También hay riesgos para las personas

Delegar compras no debería significar delegar el criterio.

Un asistente necesita datos para funcionar: preferencias, historial de compras, presupuesto, ubicación, métodos de pago y, en algunos casos, información muy sensible. Si una plataforma concentra demasiada información y toma decisiones con poca explicación, el usuario puede perder control sin darse cuenta.

También existen riesgos de recomendaciones sesgadas. Un agente puede favorecer productos de una plataforma, marcas que pagan por aparecer o proveedores con mejores acuerdos comerciales. Por eso será importante que indique por qué propone una opción, qué intereses comerciales existen y qué alternativas dejó por fuera.

Y queda una pregunta básica: si el asistente compra algo equivocado, ¿quién responde? La tienda, la plataforma de IA, el banco o la persona que autorizó una regla automática. Las normas de protección al consumidor tendrán que adaptarse a ese escenario.

Lo que esto significa

El comercio agéntico todavía no reemplaza la compra tradicional ni convierte a los asistentes de IA en compradores totalmente autónomos. La proyección de Accenture habla de una posibilidad a corto plazo, basada en modelos de simulación, no de una transformación ya ocurrida.

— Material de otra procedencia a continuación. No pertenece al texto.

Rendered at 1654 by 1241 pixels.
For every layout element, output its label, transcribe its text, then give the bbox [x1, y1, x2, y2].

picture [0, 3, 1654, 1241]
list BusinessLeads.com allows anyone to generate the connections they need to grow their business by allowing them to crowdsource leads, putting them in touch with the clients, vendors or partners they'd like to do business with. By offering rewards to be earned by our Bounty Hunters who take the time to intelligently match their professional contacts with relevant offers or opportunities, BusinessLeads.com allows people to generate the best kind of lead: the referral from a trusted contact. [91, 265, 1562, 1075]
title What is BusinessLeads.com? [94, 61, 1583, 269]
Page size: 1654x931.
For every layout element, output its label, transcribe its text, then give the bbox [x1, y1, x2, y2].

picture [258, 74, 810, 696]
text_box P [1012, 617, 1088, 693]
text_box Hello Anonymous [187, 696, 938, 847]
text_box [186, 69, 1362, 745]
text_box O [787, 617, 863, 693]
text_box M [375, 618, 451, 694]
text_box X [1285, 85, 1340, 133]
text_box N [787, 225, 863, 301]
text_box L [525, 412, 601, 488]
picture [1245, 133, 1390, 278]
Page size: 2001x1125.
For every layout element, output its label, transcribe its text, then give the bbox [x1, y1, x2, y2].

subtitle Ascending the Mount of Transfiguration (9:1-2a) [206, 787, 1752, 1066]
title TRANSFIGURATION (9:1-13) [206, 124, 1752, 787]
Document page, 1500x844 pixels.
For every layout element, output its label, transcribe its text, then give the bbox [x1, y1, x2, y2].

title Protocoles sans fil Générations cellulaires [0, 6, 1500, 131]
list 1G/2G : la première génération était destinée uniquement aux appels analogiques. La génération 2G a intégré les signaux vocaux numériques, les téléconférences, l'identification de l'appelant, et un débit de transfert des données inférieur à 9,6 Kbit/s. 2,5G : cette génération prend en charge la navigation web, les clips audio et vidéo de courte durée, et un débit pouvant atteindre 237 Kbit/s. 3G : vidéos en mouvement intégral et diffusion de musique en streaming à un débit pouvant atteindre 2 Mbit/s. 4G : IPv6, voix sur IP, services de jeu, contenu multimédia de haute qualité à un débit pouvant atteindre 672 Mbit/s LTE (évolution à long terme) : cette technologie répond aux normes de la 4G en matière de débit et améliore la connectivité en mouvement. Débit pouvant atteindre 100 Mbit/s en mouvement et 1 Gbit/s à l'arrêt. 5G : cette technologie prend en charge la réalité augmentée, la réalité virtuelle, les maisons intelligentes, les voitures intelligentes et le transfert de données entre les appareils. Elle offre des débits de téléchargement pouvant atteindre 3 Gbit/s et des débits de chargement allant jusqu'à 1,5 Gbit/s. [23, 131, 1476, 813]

Pero la dirección es fácil de entender: la compra en línea puede pasar de buscar productos a expresar necesidades. Para las personas, eso puede ahorrar tiempo si conservan la última palabra. Para los comercios, el trabajo ya no será únicamente atraer clics: tendrán que ofrecer información confiable, inventario real y procesos que funcionen sin trampas ni letra pequeña.

Porque cuando una inteligencia artificial compara tiendas en segundos, la mejor publicidad podría ser algo bastante menos glamuroso: que el precio sea el precio, que el producto exista y que llegue cuando promete llegar.